▶ **Problem statement**
Once the pictures are removed, restate the listing word for word.

┌──

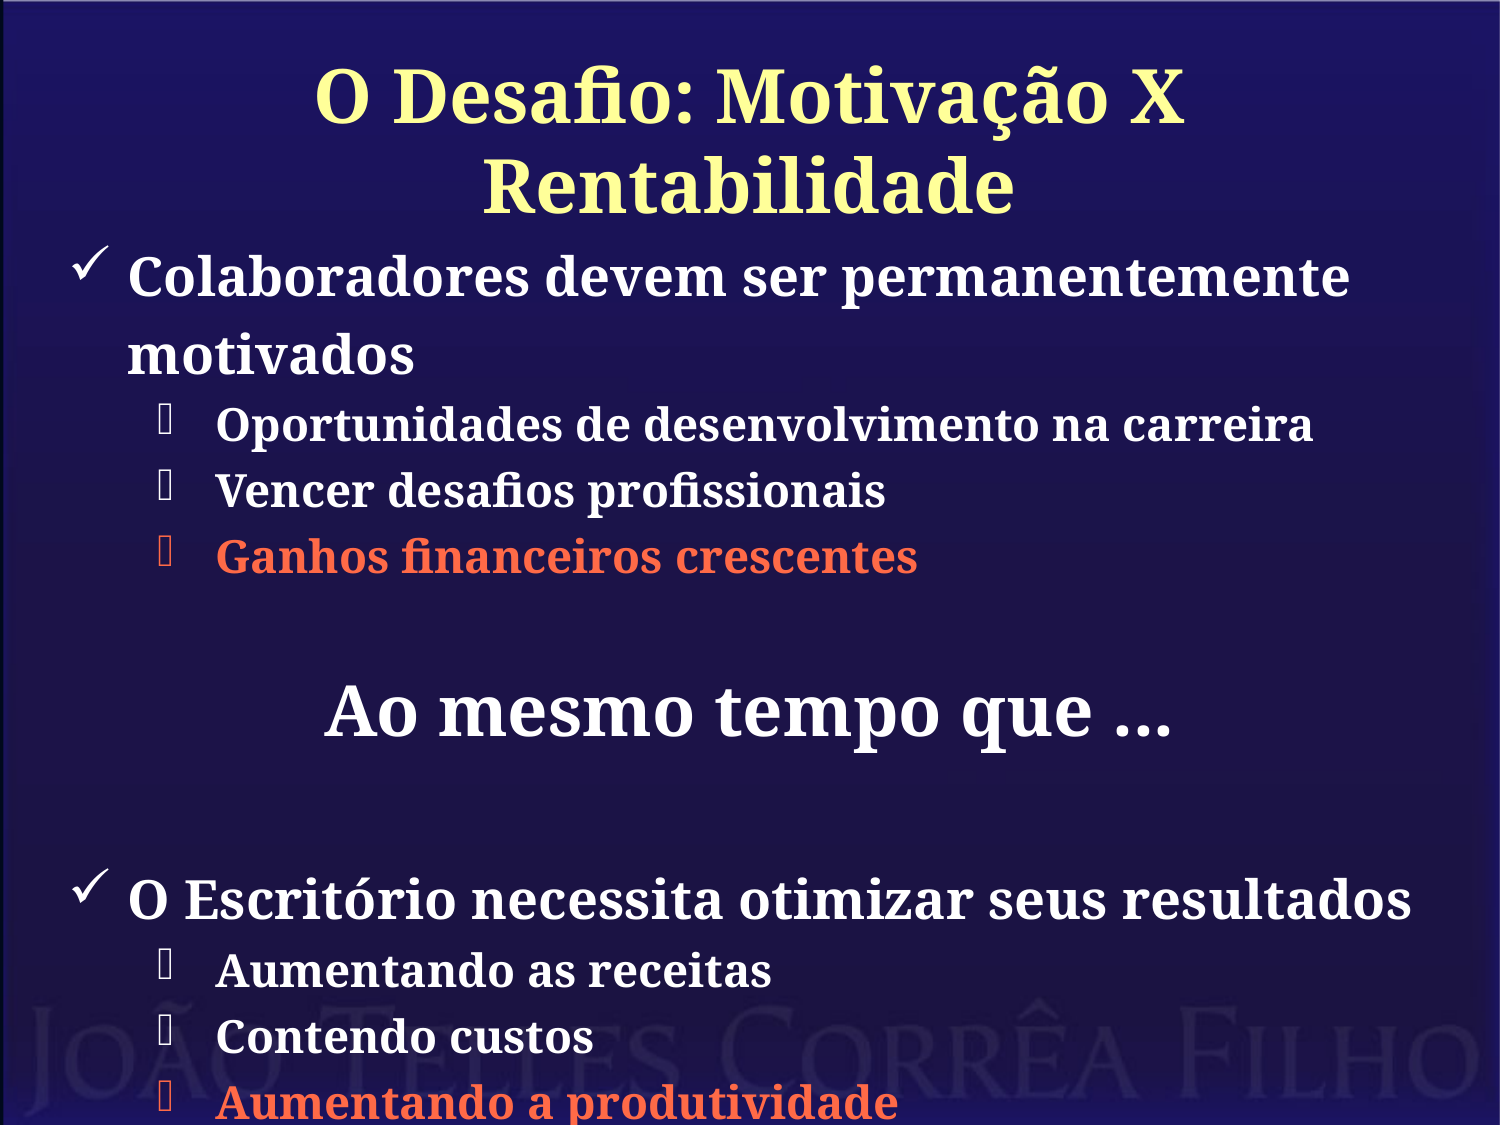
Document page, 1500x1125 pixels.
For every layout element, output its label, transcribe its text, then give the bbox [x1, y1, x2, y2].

text_box Colaboradores devem ser permanentemente motivados Oportunidades de desenvolvimento na carreira Vencer desafios profissionais Ganhos financeiros crescentes Ao mesmo tempo que ... O Escritório necessita otimizar seus resultados Aumentando as receitas Contendo custos Aumentando a produtividade [53, 221, 1447, 1125]
picture [3, 0, 1500, 1125]
title O Desafio: Motivação X Rentabilidade [74, 44, 1426, 221]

└──

▶ **Response below**
Document page, 1500x1125 pixels.
For every layout element, output its label, transcribe its text, then give the bbox [x1, y1, x2, y2].

text_box Colaboradores devem ser permanentemente motivados Oportunidades de desenvolvimento na carreira Vencer desafios profissionais Ganhos financeiros crescentes Ao mesmo tempo que ... O Escritório necessita otimizar seus resultados Aumentando as receitas Contendo custos Aumentando a produtividade [53, 221, 1447, 1125]
picture [3, 0, 1500, 1125]
title O Desafio: Motivação X Rentabilidade [74, 44, 1426, 221]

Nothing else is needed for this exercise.